> _What the task requires_
Word for word, output every line of the material below, minus pictures.
── Data provided ──
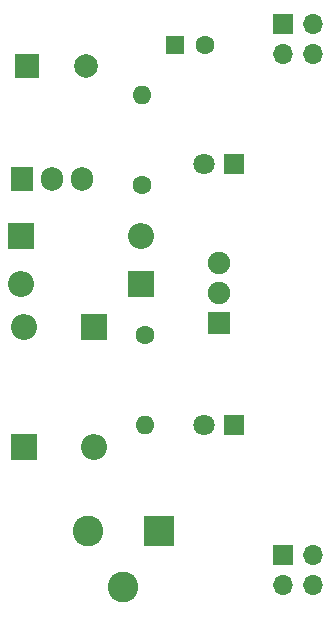
<source format=gts>
%TF.GenerationSoftware,KiCad,Pcbnew,5.1.10-88a1d61d58~88~ubuntu20.04.1*%
%TF.CreationDate,2021-07-24T20:23:26-03:00*%
%TF.ProjectId,002_Breadboard_Power_Supply,3030325f-4272-4656-9164-626f6172645f,V1*%
%TF.SameCoordinates,Original*%
%TF.FileFunction,Soldermask,Top*%
%TF.FilePolarity,Negative*%
%FSLAX46Y46*%
G04 Gerber Fmt 4.6, Leading zero omitted, Abs format (unit mm)*
G04 Created by KiCad (PCBNEW 5.1.10-88a1d61d58~88~ubuntu20.04.1) date 2021-07-24 20:23:26*
%MOMM*%
%LPD*%
G01*
G04 APERTURE LIST*
%ADD10R,2.000000X2.000000*%
%ADD11C,2.000000*%
%ADD12R,1.600000X1.600000*%
%ADD13C,1.600000*%
%ADD14R,2.200000X2.200000*%
%ADD15O,2.200000X2.200000*%
%ADD16R,1.800000X1.800000*%
%ADD17C,1.800000*%
%ADD18R,2.600000X2.600000*%
%ADD19C,2.600000*%
%ADD20R,1.700000X1.700000*%
%ADD21O,1.700000X1.700000*%
%ADD22O,1.600000X1.600000*%
%ADD23R,1.900000X1.900000*%
%ADD24C,1.900000*%
%ADD25R,1.905000X2.000000*%
%ADD26O,1.905000X2.000000*%
G04 APERTURE END LIST*
D10*
%TO.C,C1*%
X79883000Y-56515000D03*
D11*
X84883000Y-56515000D03*
%TD*%
D12*
%TO.C,C2*%
X92456000Y-54737000D03*
D13*
X94956000Y-54737000D03*
%TD*%
D14*
%TO.C,D1*%
X79375000Y-70866000D03*
D15*
X89535000Y-70866000D03*
%TD*%
%TO.C,D2*%
X79375000Y-74930000D03*
D14*
X89535000Y-74930000D03*
%TD*%
%TO.C,D3*%
X85598000Y-78613000D03*
D15*
X85598000Y-88773000D03*
%TD*%
%TO.C,D4*%
X79629000Y-78613000D03*
D14*
X79629000Y-88773000D03*
%TD*%
D16*
%TO.C,D5*%
X97414000Y-86868000D03*
D17*
X94874000Y-86868000D03*
%TD*%
%TO.C,D6*%
X94874000Y-64770000D03*
D16*
X97414000Y-64770000D03*
%TD*%
D18*
%TO.C,J1*%
X91059000Y-95885000D03*
D19*
X85059000Y-95885000D03*
X88059000Y-100585000D03*
%TD*%
D20*
%TO.C,J2*%
X101600000Y-52959000D03*
D21*
X104140000Y-52959000D03*
X101600000Y-55499000D03*
X104140000Y-55499000D03*
%TD*%
%TO.C,J3*%
X104140000Y-100457000D03*
X101600000Y-100457000D03*
X104140000Y-97917000D03*
D20*
X101600000Y-97917000D03*
%TD*%
D22*
%TO.C,R1*%
X89916000Y-86868000D03*
D13*
X89916000Y-79248000D03*
%TD*%
%TO.C,R2*%
X89662000Y-66548000D03*
D22*
X89662000Y-58928000D03*
%TD*%
D23*
%TO.C,SW1*%
X96139000Y-78199000D03*
D24*
X96139000Y-75699000D03*
X96139000Y-73199000D03*
%TD*%
D25*
%TO.C,U1*%
X79502000Y-66040000D03*
D26*
X82042000Y-66040000D03*
X84582000Y-66040000D03*
%TD*%
M02*

</source>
───
> _Response area_
<source format=gts>
%TF.GenerationSoftware,KiCad,Pcbnew,5.1.10-88a1d61d58~88~ubuntu20.04.1*%
%TF.CreationDate,2021-07-24T20:23:26-03:00*%
%TF.ProjectId,002_Breadboard_Power_Supply,3030325f-4272-4656-9164-626f6172645f,V1*%
%TF.SameCoordinates,Original*%
%TF.FileFunction,Soldermask,Top*%
%TF.FilePolarity,Negative*%
%FSLAX46Y46*%
G04 Gerber Fmt 4.6, Leading zero omitted, Abs format (unit mm)*
G04 Created by KiCad (PCBNEW 5.1.10-88a1d61d58~88~ubuntu20.04.1) date 2021-07-24 20:23:26*
%MOMM*%
%LPD*%
G01*
G04 APERTURE LIST*
%ADD10R,2.000000X2.000000*%
%ADD11C,2.000000*%
%ADD12R,1.600000X1.600000*%
%ADD13C,1.600000*%
%ADD14R,2.200000X2.200000*%
%ADD15O,2.200000X2.200000*%
%ADD16R,1.800000X1.800000*%
%ADD17C,1.800000*%
%ADD18R,2.600000X2.600000*%
%ADD19C,2.600000*%
%ADD20R,1.700000X1.700000*%
%ADD21O,1.700000X1.700000*%
%ADD22O,1.600000X1.600000*%
%ADD23R,1.900000X1.900000*%
%ADD24C,1.900000*%
%ADD25R,1.905000X2.000000*%
%ADD26O,1.905000X2.000000*%
G04 APERTURE END LIST*
D10*
%TO.C,C1*%
X79883000Y-56515000D03*
D11*
X84883000Y-56515000D03*
%TD*%
D12*
%TO.C,C2*%
X92456000Y-54737000D03*
D13*
X94956000Y-54737000D03*
%TD*%
D14*
%TO.C,D1*%
X79375000Y-70866000D03*
D15*
X89535000Y-70866000D03*
%TD*%
%TO.C,D2*%
X79375000Y-74930000D03*
D14*
X89535000Y-74930000D03*
%TD*%
%TO.C,D3*%
X85598000Y-78613000D03*
D15*
X85598000Y-88773000D03*
%TD*%
%TO.C,D4*%
X79629000Y-78613000D03*
D14*
X79629000Y-88773000D03*
%TD*%
D16*
%TO.C,D5*%
X97414000Y-86868000D03*
D17*
X94874000Y-86868000D03*
%TD*%
%TO.C,D6*%
X94874000Y-64770000D03*
D16*
X97414000Y-64770000D03*
%TD*%
D18*
%TO.C,J1*%
X91059000Y-95885000D03*
D19*
X85059000Y-95885000D03*
X88059000Y-100585000D03*
%TD*%
D20*
%TO.C,J2*%
X101600000Y-52959000D03*
D21*
X104140000Y-52959000D03*
X101600000Y-55499000D03*
X104140000Y-55499000D03*
%TD*%
%TO.C,J3*%
X104140000Y-100457000D03*
X101600000Y-100457000D03*
X104140000Y-97917000D03*
D20*
X101600000Y-97917000D03*
%TD*%
D22*
%TO.C,R1*%
X89916000Y-86868000D03*
D13*
X89916000Y-79248000D03*
%TD*%
%TO.C,R2*%
X89662000Y-66548000D03*
D22*
X89662000Y-58928000D03*
%TD*%
D23*
%TO.C,SW1*%
X96139000Y-78199000D03*
D24*
X96139000Y-75699000D03*
X96139000Y-73199000D03*
%TD*%
D25*
%TO.C,U1*%
X79502000Y-66040000D03*
D26*
X82042000Y-66040000D03*
X84582000Y-66040000D03*
%TD*%
M02*

</source>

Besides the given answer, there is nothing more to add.